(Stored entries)
═══
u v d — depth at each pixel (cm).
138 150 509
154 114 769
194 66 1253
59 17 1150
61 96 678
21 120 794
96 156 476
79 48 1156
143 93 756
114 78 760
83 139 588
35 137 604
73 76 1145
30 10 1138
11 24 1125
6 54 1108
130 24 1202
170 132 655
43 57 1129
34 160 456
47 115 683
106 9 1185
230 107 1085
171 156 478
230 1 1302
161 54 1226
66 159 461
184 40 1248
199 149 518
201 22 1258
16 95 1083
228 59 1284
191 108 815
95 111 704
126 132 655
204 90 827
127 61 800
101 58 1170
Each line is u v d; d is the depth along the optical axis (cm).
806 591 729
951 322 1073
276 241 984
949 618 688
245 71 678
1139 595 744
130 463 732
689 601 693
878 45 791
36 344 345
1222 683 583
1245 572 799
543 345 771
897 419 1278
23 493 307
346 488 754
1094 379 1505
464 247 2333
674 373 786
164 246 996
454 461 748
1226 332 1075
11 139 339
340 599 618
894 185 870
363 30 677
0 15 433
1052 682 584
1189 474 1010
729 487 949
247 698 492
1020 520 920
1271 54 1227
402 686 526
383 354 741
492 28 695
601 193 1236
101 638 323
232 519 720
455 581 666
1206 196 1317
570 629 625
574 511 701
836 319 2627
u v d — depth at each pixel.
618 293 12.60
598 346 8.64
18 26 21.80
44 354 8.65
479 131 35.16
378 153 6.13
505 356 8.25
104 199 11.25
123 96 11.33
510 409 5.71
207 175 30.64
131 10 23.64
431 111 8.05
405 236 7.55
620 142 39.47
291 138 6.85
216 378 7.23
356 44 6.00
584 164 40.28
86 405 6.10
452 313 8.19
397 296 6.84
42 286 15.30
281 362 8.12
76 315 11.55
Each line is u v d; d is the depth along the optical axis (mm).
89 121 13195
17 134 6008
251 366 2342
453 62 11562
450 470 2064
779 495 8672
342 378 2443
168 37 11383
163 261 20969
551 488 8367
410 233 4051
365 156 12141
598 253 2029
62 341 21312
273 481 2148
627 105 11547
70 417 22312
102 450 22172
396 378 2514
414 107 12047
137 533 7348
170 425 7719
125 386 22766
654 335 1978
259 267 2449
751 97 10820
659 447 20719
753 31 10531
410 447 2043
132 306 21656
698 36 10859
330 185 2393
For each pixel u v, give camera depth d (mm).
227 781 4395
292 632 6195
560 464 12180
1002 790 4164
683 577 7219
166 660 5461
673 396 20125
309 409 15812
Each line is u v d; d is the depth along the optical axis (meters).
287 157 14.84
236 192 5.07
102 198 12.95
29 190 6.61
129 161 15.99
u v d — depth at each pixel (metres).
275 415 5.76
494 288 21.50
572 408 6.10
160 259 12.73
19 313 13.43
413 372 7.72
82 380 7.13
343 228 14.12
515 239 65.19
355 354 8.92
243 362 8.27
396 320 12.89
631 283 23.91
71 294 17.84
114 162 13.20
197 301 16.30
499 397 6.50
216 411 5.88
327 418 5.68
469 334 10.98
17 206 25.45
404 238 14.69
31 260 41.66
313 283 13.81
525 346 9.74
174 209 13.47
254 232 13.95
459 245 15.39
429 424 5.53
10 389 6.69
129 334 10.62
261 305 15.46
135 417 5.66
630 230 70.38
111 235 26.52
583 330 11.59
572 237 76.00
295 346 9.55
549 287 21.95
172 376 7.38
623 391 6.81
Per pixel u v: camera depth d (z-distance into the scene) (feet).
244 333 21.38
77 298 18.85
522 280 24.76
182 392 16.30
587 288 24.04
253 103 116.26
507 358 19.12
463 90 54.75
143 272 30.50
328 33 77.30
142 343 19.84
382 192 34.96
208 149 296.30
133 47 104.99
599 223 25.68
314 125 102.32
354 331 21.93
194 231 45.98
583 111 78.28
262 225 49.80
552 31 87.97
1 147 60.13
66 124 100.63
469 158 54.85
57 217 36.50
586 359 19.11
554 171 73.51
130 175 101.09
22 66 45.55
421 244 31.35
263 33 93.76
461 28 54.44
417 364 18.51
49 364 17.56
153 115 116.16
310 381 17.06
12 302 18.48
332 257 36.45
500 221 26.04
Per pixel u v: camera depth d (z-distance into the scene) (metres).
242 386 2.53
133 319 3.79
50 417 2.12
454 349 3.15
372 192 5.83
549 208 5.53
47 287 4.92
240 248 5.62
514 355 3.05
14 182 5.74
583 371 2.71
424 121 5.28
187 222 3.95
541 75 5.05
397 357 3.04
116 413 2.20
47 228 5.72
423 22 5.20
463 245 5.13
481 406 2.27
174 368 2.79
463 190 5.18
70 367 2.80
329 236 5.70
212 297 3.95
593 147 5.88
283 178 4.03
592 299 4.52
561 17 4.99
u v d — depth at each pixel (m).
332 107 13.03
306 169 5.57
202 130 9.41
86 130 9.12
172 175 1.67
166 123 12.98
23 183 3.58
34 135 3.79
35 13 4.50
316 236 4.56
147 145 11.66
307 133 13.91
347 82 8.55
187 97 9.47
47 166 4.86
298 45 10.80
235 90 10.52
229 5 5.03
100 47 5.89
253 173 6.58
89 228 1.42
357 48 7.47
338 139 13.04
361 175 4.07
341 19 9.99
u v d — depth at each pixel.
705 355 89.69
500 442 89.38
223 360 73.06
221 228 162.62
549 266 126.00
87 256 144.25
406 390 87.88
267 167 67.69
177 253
═══
Restate each record above word for word.

u v d — depth at each pixel (cm).
138 150 509
154 114 769
194 66 1253
59 17 1150
61 96 678
21 120 794
96 156 476
79 48 1156
143 93 756
114 78 760
83 139 588
35 137 604
73 76 1145
30 10 1138
11 24 1125
6 54 1108
130 24 1202
170 132 655
43 57 1129
34 160 456
47 115 683
106 9 1185
230 107 1085
171 156 478
230 1 1302
161 54 1226
66 159 461
184 40 1248
199 149 518
201 22 1258
16 95 1083
228 59 1284
191 108 815
95 111 704
126 132 655
204 90 827
127 61 800
101 58 1170
Each line is u v d; d is the depth along the optical axis (cm).
806 591 729
951 322 1073
276 241 984
949 618 688
245 71 678
1139 595 744
130 463 732
689 601 693
878 45 791
36 344 345
1222 683 583
1245 572 799
543 345 771
897 419 1278
23 493 307
346 488 754
1094 379 1505
464 247 2333
674 373 786
164 246 996
454 461 748
1226 332 1075
11 139 339
340 599 618
894 185 870
363 30 677
0 15 433
1052 682 584
1189 474 1010
729 487 949
247 698 492
1020 520 920
1271 54 1227
402 686 526
383 354 741
492 28 695
601 193 1236
101 638 323
232 519 720
455 581 666
1206 196 1317
570 629 625
574 511 701
836 319 2627
u v d — depth at each pixel.
618 293 12.60
598 346 8.64
18 26 21.80
44 354 8.65
479 131 35.16
378 153 6.13
505 356 8.25
104 199 11.25
123 96 11.33
510 409 5.71
207 175 30.64
131 10 23.64
431 111 8.05
405 236 7.55
620 142 39.47
291 138 6.85
216 378 7.23
356 44 6.00
584 164 40.28
86 405 6.10
452 313 8.19
397 296 6.84
42 286 15.30
281 362 8.12
76 315 11.55
Each line is u v d; d is the depth along the optical axis (mm).
89 121 13195
17 134 6008
251 366 2342
453 62 11562
450 470 2064
779 495 8672
342 378 2443
168 37 11383
163 261 20969
551 488 8367
410 233 4051
365 156 12141
598 253 2029
62 341 21312
273 481 2148
627 105 11547
70 417 22312
102 450 22172
396 378 2514
414 107 12047
137 533 7348
170 425 7719
125 386 22766
654 335 1978
259 267 2449
751 97 10820
659 447 20719
753 31 10531
410 447 2043
132 306 21656
698 36 10859
330 185 2393
For each pixel u v, give camera depth d (mm).
227 781 4395
292 632 6195
560 464 12180
1002 790 4164
683 577 7219
166 660 5461
673 396 20125
309 409 15812
Each line is u v d; d is the depth along the optical axis (meters).
287 157 14.84
236 192 5.07
102 198 12.95
29 190 6.61
129 161 15.99
u v d — depth at each pixel (metres).
275 415 5.76
494 288 21.50
572 408 6.10
160 259 12.73
19 313 13.43
413 372 7.72
82 380 7.13
343 228 14.12
515 239 65.19
355 354 8.92
243 362 8.27
396 320 12.89
631 283 23.91
71 294 17.84
114 162 13.20
197 301 16.30
499 397 6.50
216 411 5.88
327 418 5.68
469 334 10.98
17 206 25.45
404 238 14.69
31 260 41.66
313 283 13.81
525 346 9.74
174 209 13.47
254 232 13.95
459 245 15.39
429 424 5.53
10 389 6.69
129 334 10.62
261 305 15.46
135 417 5.66
630 230 70.38
111 235 26.52
583 330 11.59
572 237 76.00
295 346 9.55
549 287 21.95
172 376 7.38
623 391 6.81
Per pixel u v: camera depth d (z-distance into the scene) (feet).
244 333 21.38
77 298 18.85
522 280 24.76
182 392 16.30
587 288 24.04
253 103 116.26
507 358 19.12
463 90 54.75
143 272 30.50
328 33 77.30
142 343 19.84
382 192 34.96
208 149 296.30
133 47 104.99
599 223 25.68
314 125 102.32
354 331 21.93
194 231 45.98
583 111 78.28
262 225 49.80
552 31 87.97
1 147 60.13
66 124 100.63
469 158 54.85
57 217 36.50
586 359 19.11
554 171 73.51
130 175 101.09
22 66 45.55
421 244 31.35
263 33 93.76
461 28 54.44
417 364 18.51
49 364 17.56
153 115 116.16
310 381 17.06
12 302 18.48
332 257 36.45
500 221 26.04
Per pixel u v: camera depth d (z-distance into the scene) (metres).
242 386 2.53
133 319 3.79
50 417 2.12
454 349 3.15
372 192 5.83
549 208 5.53
47 287 4.92
240 248 5.62
514 355 3.05
14 182 5.74
583 371 2.71
424 121 5.28
187 222 3.95
541 75 5.05
397 357 3.04
116 413 2.20
47 228 5.72
423 22 5.20
463 245 5.13
481 406 2.27
174 368 2.79
463 190 5.18
70 367 2.80
329 236 5.70
212 297 3.95
593 147 5.88
283 178 4.03
592 299 4.52
561 17 4.99
u v d — depth at each pixel (m).
332 107 13.03
306 169 5.57
202 130 9.41
86 130 9.12
172 175 1.67
166 123 12.98
23 183 3.58
34 135 3.79
35 13 4.50
316 236 4.56
147 145 11.66
307 133 13.91
347 82 8.55
187 97 9.47
47 166 4.86
298 45 10.80
235 90 10.52
229 5 5.03
100 47 5.89
253 173 6.58
89 228 1.42
357 48 7.47
338 139 13.04
361 175 4.07
341 19 9.99
u v d — depth at each pixel.
705 355 89.69
500 442 89.38
223 360 73.06
221 228 162.62
549 266 126.00
87 256 144.25
406 390 87.88
267 167 67.69
177 253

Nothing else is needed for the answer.